A new LIMRA research report examines the two largest 403(b) market segments — health care and higher education — to understand the similarities and differences between the segments and how they compare with 401(k) plans. The 2013 report, Exploring 403(b) Plan Practices and Trends: Healthcare and Higher Education, was conducted by LIMRA with select results from the Boston Research Group’s 2012 Defined Contribution Provider (DCP) survey of the 401(k) industry.

Based on LIMRA’s study, the health care and higher education 403(b) markets represent $485 billion or 67% of the total 403(b) market. While both the higher education and health care market segments utilize 403(b) plans, there are important differences between them. For example, higher education plans have higher average participation rates (82% versus 65% in health care) and are more likely to offer a match (82% versus 72%). In addition, higher education plans are more likely to use multiple providers (17% versus 5% for health care).
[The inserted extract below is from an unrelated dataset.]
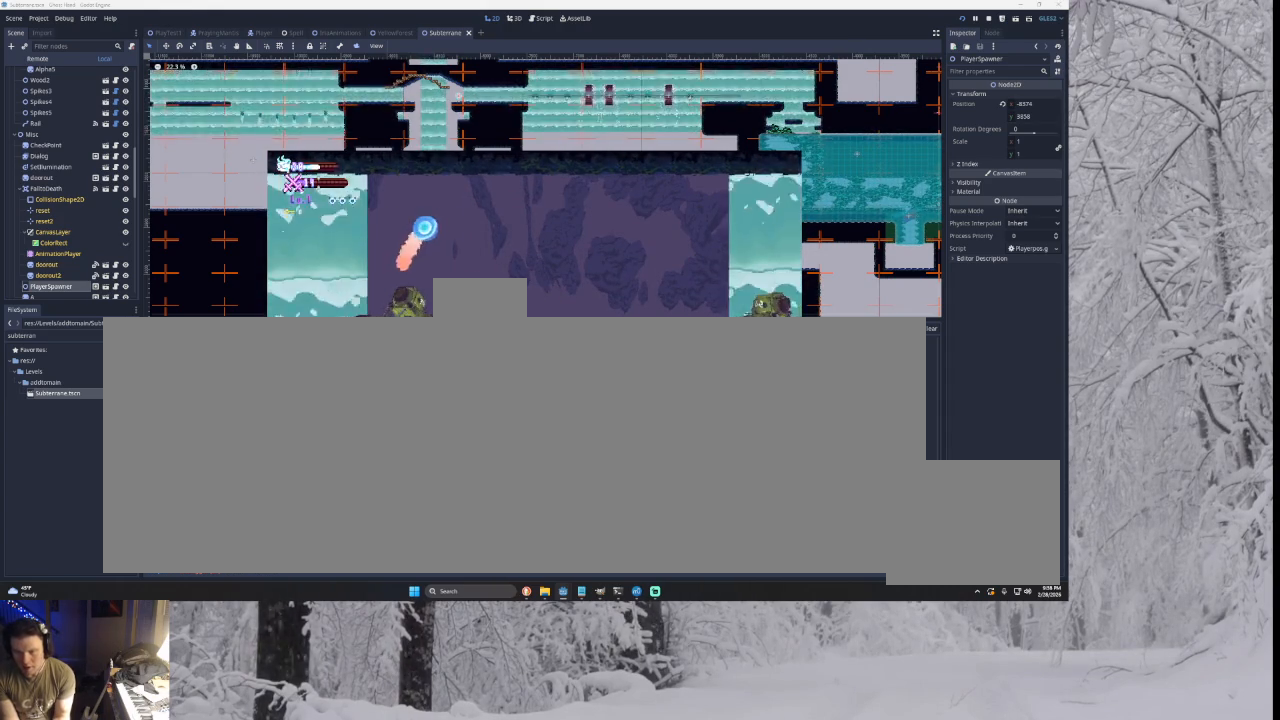
{"buttons": [], "left_stick": "center", "right_stick": "center", "events": []}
“As plans in these segments become more similar to their 401(k) counterparts, they become an attractive market beyond the traditional not-for-profit retirement plan providers,” said Alison Salka, corporate vice president and director of LIMRA Retirement Research. “But our research reveals that each 403(b) segment has different characteristics that influence the services they value and need. Companies looking to enter this market need to understand the trends, needs and perspectives of these segments as they look to win a share of this market.”

Health care firms are more likely to offer a defined benefit (DB) plan than their counterparts in higher education, the report found. Both market segments are equally likely to offer automatic enrollment, but health care plans are more likely to use automatic deferral escalation (26% versus 14% for higher education). These kinds of features help employees to begin to save and reach the optimum savings rates necessary to fund their desired retirement lifestyle.

Half of health care firms and one-third of education firms use an advisor or consultant, according to the LIMRA study. Plans that work with advisors are more likely to believe they have met plan challenges, such as fiduciary responsibility, managing fees and expenses, and understanding changing regulations and legislation.